In a 1847 lecture entitled On Matter, Living Force, and Heat, James Prescott Joule characterized the terms latent heat and sensible heat as components of heat each effecting distinct physical phenomena, namely the potential and kinetic energy of particles, respectively.^[17] He described latent energy as the energy of interaction in a given configuration of particles, i.e. a form of potential energy, and the sensible heat as an energy affecting the thermal energy, which he called the living force.

Latent heat is the heat released or absorbed by a chemical substance or a thermodynamic system during a change of state that occurs without a change in temperature. Such a process may be a phase transition, such as the melting of ice or the boiling of water.^[18]^[19] The term was introduced around 1750 by Joseph Black as derived from the Latin latere (to lie hidden), characterizing its effect as not being directly measurable with a thermometer.

Sensible heat, in contrast to latent heat, is the heat exchanged by a thermodynamic system that has as its sole effect a change of temperature.^[20] Sensible heat therefore only increases the thermal energy of a system.

Consequences of Black's distinction between sensible and latent heat are examined in the Wikipedia article on calorimetry.

Specific heat

Specific heat, also called specific heat capacity, is defined as the amount of energy that has to be transferred to or from one unit of mass (kilogram) or amount of substance (mole) to change the system temperature by one degree. Specific heat is a physical property, which means that it depends on the substance under consideration and its state as specified by its properties.

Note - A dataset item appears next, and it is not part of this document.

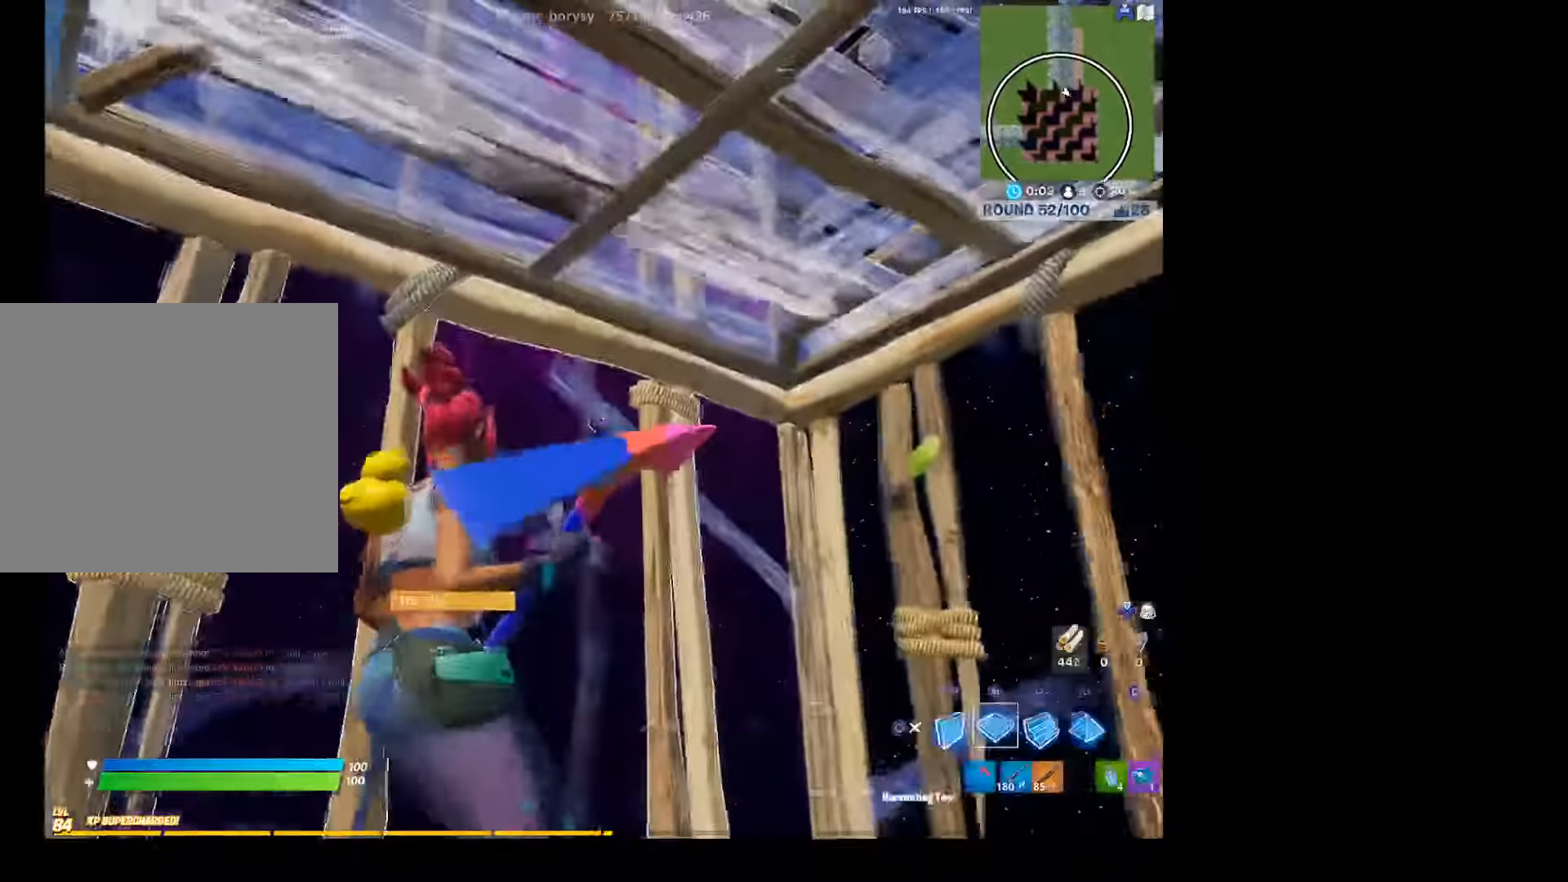
{"buttons": [], "left_stick": "center", "right_stick": "center", "events": [[33, "CIRCLE", "up"], [300, "DPAD_UP", "down"], [433, "DPAD_UP", "up"]]}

The specific heats of monatomic gases (e.g., helium) are nearly constant with temperature. Diatomic gases such as hydrogen display some temperature dependence, and triatomic gases (e.g., carbon dioxide) still more.

Entropy

Main article: Entropy

In 1856, German physicist Rudolf Clausius defined the second fundamental theorem (the second law of thermodynamics) in the mechanical theory of heat (thermodynamics): "if two transformations which, without necessitating any other permanent change, can mutually replace one another, be called equivalent, then the generations of the quantity of heat Q from work at the temperature T, has the equivalence-value:"^[21]^[22]

${} \frac {Q}{T}$

In 1865, he came to define this ratio as entropy symbolized by S, such that, for a closed, stationary system:

$\Delta S = \frac {Q}{T}$

and thus, by reduction, quantities of heat δQ (an inexact differential) are defined as quantities of TdS (an exact differential):

$\delta Q = T dS \,$

In other words, the entropy function S facilitates the quantification and measurement of heat flow through a thermodynamic boundary.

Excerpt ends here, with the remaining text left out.